There were many folks who built boards around here and have come and gone. Many advertised on Craigslist, including myself for awhile, and for those who posted pictures of their wares, it was pretty obvious where the quality was. There were those who figured they could make a quick profit by investing the least amount of money and turning out some piece of crap. They didn't last long. I wasn't the first in this area to build boards but for the most part, I am the last one standing. I attribute that to quality. I joked once with a friend that my goal was to put everyone else making these things in this area out of business. Perhaps I did to some degree. At least I like to think I did.

I've heard more times than I can count that my boards were expensive, at least compared to some others. My response was simple. I'd tell someone that while it was certainly true that they could find something cheaper, they wouldn't find the same quality as mine, plain and simple. I'd invite folks to stop at my shop and have a look at how they were built and then make their comparison. In the end, it doesn't matter what the price point is, in large part it's the quality that sells a set of boards.
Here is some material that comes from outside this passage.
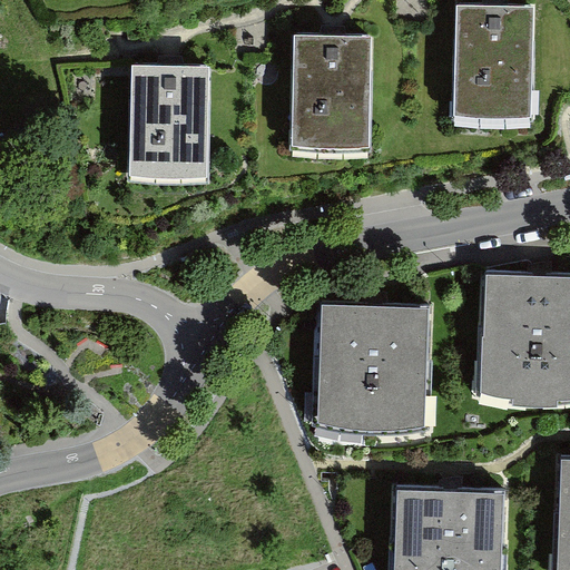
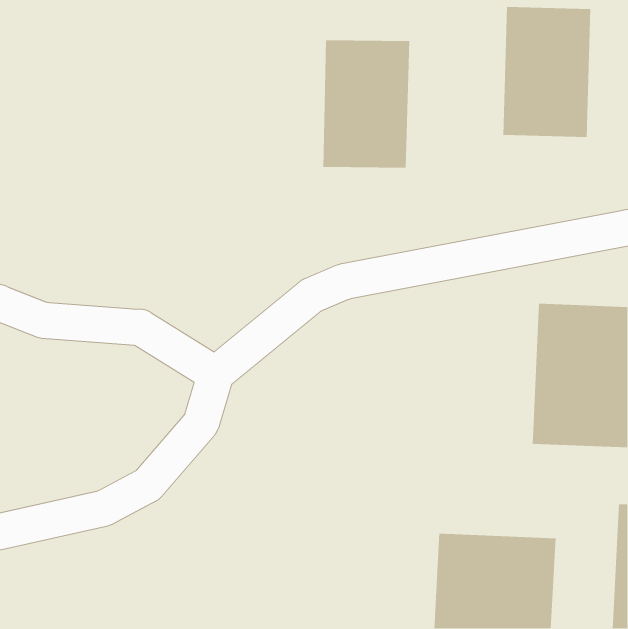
building: [128,65,214,186] -> none
building: [317,303,430,434] -> none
I'm sorry, but I will stand by my claim that 9 of 10 don't care about the details of construction/overall quality, or if they do, they don't go very far to convince me otherwise. I know the difference between a sweet set and a crappy one, and simple economic need has forced me to settle somewhere in between. Bottom line - I NEED TO MAKE MONEY, and I need to do it consistently. In order to do that, I needed to lower the retail cost of my sets in order to address the competition....Every Tom, Dick, and Harry is churning these things out and then cutting his own throat when he slaps a cheap price tag on it...In the process, he's cutting mine too to some degree, and that whole element of the business can't be ignored if your goal is to dominate your market. Just to be clear - my sets are still nice...By no means do I slap junk together...not AS nice as they once were, maybe, but so be it. I don't lose any sleep over the fact. I tie up less money in materials now, build in volume faster, and make more per sale than I ever have, and I've yet to have a complaint.

You are focused upon being the premier builder. That's good - I get that, because I've been down that road too. I look at it differently now. You say that your market is drying up....I don't have that problem, at least not yet. I believe that cornhole is here to stay and that it's not a fad. Too many new leagues and tourneys are popping up here to help sustain it, but......the people that play in them are not my customers for the most part. My customers consist primarily of folks who are looking to mess around in their back yard. Among them - Gift givers, wedding set buyers, people who are looking to commemorate some kind of theme in visual terms for little purpose other than that. Most of my buyers don't even know what distance apart the boards are supposed to be, much less any of the other rules.